Kael apretó los dientes. El sello familiar había desaparecido dentro del Cicatriz. Ahora solo quedaba su ausencia en cada latido.
Tacho apareció desde la penumbra del mirador, cojeando, con una caja metálica pequeña en las manos. La abrió. Dentro había un fragmento de placa con coordenadas grabadas a láser.
—Esto es lo que queda de la ruta que empecé a trazar hace quince años —dijo Tacho—. El núcleo prohibido no era un accidente. Lo puse en tu camino pieza por pieza para llegar a este momento. El Cicatriz no era solo un bastidor. Era la llave.

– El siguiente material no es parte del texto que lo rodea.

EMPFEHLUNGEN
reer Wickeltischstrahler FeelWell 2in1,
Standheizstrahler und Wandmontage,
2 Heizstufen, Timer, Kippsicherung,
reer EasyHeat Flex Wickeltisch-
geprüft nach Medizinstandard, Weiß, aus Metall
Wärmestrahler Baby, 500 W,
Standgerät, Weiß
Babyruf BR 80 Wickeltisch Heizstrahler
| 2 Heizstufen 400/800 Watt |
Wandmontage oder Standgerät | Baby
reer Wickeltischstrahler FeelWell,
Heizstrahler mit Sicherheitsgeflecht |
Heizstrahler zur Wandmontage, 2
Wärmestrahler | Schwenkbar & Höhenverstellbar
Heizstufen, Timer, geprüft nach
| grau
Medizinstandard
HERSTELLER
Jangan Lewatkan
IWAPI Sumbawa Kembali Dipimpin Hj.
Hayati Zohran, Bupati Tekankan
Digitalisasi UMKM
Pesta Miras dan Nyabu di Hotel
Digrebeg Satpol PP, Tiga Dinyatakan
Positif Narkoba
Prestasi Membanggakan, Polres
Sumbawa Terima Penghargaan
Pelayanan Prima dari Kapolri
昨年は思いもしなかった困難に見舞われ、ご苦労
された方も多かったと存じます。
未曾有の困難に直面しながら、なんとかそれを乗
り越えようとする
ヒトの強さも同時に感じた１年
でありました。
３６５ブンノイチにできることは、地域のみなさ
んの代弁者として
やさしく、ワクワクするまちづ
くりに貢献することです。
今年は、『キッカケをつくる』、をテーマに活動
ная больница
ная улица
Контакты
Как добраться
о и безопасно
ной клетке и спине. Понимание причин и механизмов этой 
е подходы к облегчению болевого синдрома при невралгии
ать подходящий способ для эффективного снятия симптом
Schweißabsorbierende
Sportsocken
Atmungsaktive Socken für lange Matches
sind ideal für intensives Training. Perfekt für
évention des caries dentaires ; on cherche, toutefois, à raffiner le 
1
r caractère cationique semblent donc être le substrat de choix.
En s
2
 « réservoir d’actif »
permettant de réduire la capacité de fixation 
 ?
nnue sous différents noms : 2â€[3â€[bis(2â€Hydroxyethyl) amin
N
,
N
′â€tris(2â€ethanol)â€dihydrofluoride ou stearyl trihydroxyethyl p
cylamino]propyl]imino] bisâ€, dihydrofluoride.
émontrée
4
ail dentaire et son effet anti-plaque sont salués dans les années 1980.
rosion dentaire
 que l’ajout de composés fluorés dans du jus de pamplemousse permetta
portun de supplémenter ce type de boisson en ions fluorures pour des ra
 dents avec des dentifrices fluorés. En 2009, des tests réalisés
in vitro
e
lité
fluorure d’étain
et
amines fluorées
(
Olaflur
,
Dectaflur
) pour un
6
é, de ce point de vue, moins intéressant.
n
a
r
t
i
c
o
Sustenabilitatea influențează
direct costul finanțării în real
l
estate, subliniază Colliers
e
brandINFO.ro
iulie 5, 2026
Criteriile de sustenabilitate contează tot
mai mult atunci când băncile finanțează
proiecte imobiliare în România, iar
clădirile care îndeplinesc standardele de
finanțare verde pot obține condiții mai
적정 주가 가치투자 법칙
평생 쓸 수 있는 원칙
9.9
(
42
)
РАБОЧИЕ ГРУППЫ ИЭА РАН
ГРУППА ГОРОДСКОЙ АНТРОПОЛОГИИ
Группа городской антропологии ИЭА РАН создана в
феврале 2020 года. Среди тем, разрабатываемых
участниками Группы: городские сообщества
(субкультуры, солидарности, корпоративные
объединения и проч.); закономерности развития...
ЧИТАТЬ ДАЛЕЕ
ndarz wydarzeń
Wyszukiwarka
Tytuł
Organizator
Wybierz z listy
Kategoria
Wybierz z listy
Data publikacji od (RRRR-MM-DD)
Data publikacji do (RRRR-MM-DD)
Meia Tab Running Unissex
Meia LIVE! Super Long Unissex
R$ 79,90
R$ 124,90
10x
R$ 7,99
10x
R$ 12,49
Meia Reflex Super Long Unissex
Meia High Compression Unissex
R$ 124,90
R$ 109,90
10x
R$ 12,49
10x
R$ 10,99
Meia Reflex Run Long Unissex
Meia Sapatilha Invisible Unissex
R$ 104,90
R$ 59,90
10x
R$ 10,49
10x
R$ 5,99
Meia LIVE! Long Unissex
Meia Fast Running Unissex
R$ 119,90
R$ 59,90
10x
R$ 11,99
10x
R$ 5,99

Kael tomó el fragmento. Las coordenadas señalaban más allá del horizonte: sectores prohibidos, instalaciones que el Consejo había sellado después de la Purga.
Valeria dio un paso atrás.
—¿Y ahora qué? ¿Crees que el sindicato va a dejar que un paria con un bastidor muerto se quede con el escalafón?
Kael tocó el metal aún caliente del Cicatriz.
—Entonces el escalafón de verdad apenas empieza.
La cámara se alejó mientras luces distantes parpadeaban en cadena. Incendios nuevos. Drones que ya no obedecían al Consejo. El mapa del Cinturón Industrial seguía expandiéndose en las pantallas, sector tras sector, como una herida que se abría para no cerrarse nunca más.